About Bricolage Press
The word bricolage comes from the French verb, bricoler, which has many translations, the most basic being "to tinker." Truest to its French heritage would be the definition of the constant and ever lasting tinkering on one's house, and more specifically, fixing something without going to the store to buy exactly what is needed. It is the creative use of what is at hand and implies using unconventional materials to fix problems. Sometimes we have to improvise, and often, the result is more endearing than first planned.
Bricolage Press was founded on these ideas.
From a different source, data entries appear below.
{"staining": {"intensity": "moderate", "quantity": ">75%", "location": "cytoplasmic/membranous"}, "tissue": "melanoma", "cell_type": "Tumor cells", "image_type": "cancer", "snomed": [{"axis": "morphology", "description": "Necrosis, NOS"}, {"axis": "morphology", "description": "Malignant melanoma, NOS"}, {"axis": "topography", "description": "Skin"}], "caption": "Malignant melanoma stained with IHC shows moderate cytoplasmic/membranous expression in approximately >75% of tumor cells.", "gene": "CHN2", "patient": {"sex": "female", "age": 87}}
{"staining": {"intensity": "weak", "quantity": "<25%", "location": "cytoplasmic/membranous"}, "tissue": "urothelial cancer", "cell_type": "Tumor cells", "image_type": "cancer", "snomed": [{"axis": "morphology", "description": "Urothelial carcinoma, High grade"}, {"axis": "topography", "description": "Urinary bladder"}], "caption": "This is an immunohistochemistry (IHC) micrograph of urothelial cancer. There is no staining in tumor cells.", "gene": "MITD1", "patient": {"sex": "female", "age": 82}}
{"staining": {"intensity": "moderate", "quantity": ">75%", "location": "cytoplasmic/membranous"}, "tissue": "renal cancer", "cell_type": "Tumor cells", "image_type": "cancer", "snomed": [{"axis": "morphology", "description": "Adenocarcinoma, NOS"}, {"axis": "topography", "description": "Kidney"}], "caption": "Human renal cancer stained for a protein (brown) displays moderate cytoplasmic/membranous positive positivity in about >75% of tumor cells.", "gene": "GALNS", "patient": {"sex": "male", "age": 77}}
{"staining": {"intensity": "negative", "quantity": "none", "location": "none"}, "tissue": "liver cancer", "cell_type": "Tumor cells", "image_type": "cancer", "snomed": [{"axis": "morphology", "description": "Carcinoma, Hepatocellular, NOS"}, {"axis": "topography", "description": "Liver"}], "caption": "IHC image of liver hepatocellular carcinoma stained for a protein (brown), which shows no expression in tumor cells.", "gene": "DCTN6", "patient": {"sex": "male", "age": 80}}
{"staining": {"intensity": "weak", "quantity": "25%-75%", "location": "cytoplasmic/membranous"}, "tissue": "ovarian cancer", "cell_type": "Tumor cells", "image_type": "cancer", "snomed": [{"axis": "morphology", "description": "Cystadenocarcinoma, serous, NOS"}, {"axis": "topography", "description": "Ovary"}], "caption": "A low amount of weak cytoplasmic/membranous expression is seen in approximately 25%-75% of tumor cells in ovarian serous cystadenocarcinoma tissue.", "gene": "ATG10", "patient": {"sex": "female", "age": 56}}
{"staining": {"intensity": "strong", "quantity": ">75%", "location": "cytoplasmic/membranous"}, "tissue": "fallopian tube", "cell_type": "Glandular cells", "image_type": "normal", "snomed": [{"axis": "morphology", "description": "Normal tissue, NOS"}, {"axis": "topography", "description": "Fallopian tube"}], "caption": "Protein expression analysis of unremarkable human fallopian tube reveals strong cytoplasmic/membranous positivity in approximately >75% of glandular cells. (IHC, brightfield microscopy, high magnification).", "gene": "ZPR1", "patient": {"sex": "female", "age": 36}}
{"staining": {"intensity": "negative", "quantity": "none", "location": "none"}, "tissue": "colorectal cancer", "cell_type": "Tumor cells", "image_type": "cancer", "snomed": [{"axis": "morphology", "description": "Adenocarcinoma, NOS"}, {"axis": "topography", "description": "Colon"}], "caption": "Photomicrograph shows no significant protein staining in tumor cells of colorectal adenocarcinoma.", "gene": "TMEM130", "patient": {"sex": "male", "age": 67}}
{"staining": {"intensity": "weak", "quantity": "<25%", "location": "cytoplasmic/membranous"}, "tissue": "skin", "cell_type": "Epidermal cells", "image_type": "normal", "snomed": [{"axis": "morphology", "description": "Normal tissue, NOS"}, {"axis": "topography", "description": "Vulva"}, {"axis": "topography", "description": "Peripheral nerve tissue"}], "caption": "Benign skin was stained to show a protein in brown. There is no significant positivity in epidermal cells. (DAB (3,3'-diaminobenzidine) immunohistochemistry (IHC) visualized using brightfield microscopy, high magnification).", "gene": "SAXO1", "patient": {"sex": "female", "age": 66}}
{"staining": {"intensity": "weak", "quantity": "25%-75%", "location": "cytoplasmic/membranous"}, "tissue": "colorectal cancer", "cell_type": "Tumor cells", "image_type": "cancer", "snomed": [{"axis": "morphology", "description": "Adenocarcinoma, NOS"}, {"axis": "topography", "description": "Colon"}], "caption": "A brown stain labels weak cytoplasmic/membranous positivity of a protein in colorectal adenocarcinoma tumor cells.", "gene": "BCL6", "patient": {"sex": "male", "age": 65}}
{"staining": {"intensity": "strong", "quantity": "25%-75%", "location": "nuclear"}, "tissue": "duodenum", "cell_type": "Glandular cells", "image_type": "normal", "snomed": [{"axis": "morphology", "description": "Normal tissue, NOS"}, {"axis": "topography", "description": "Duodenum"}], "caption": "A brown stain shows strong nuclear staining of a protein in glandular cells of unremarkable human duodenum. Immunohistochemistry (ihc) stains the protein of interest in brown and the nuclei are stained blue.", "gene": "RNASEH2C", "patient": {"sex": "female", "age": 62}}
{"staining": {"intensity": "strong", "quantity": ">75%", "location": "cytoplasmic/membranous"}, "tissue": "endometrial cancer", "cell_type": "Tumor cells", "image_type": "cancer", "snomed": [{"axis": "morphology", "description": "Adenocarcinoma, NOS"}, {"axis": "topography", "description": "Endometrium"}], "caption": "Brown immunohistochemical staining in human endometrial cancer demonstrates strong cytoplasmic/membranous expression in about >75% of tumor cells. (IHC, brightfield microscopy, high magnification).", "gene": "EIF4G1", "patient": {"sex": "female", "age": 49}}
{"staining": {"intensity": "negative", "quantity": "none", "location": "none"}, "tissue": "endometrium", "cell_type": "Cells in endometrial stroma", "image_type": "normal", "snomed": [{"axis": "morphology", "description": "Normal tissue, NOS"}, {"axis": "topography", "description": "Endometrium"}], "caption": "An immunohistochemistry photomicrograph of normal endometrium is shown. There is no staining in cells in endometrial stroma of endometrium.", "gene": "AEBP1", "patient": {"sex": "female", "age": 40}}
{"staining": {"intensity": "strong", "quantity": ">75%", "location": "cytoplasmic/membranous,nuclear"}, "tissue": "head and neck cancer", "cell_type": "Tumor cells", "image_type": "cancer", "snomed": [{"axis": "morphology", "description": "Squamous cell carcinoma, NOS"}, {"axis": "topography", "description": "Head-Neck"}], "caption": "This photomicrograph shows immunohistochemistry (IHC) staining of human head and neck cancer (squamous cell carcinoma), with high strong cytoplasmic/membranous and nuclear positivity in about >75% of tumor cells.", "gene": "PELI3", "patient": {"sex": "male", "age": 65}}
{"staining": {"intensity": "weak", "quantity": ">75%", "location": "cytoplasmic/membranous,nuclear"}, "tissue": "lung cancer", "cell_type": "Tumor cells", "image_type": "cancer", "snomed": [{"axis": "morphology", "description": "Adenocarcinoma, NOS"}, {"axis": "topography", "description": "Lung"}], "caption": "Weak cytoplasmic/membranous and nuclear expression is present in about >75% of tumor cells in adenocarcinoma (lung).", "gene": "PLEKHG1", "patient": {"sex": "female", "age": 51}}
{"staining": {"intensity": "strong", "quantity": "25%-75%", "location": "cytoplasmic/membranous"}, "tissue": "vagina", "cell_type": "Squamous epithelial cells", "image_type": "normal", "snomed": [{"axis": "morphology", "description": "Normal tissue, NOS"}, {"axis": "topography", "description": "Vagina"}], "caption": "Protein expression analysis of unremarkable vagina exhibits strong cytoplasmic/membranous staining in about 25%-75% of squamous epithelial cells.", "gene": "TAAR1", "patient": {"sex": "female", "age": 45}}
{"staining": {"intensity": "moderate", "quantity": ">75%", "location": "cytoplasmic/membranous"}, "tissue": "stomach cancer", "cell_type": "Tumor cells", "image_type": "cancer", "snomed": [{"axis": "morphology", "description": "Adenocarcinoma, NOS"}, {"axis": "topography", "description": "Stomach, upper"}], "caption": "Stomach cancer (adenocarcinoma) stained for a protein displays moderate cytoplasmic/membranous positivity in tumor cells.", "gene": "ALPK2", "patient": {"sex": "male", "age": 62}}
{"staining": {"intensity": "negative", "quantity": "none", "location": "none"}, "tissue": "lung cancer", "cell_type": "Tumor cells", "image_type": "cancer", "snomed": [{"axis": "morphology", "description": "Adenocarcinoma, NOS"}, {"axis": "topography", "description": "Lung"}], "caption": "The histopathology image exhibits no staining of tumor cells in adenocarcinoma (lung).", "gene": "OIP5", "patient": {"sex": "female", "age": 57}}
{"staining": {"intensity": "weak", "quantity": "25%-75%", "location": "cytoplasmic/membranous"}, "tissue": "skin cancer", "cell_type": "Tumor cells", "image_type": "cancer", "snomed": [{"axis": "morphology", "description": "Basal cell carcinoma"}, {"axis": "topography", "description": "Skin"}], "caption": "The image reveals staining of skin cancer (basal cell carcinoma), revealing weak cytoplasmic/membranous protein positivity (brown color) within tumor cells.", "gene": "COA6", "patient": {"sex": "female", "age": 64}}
Monica Medeiros is an interdisciplinary artist with a deep appreciation for slow craft and "the old ways." She grew up the daughter of an antique dealer, under the dusty tables of flea markets, dangling her legs out of a Volkswagen Vanagon as it drove slowly through the Berkeley Hills the night before trash pick up, and playing "store" in an old meat locker in the back of her mom's shop. From this came an appreciation for the unappreciated, a fascination with the old, and a love of handmade. She began letterpress printing at the age of 16 and went on to graduate from Mills College with a degree in Fine Arts and bookmaking. She began experimenting with the intersection of printmaking and natural dyes in 2016 after unlocking the secret world of color in her garden. She lives and maintains her art practice in Vallejo, California with her rescue dogs, Lupita & Pablo.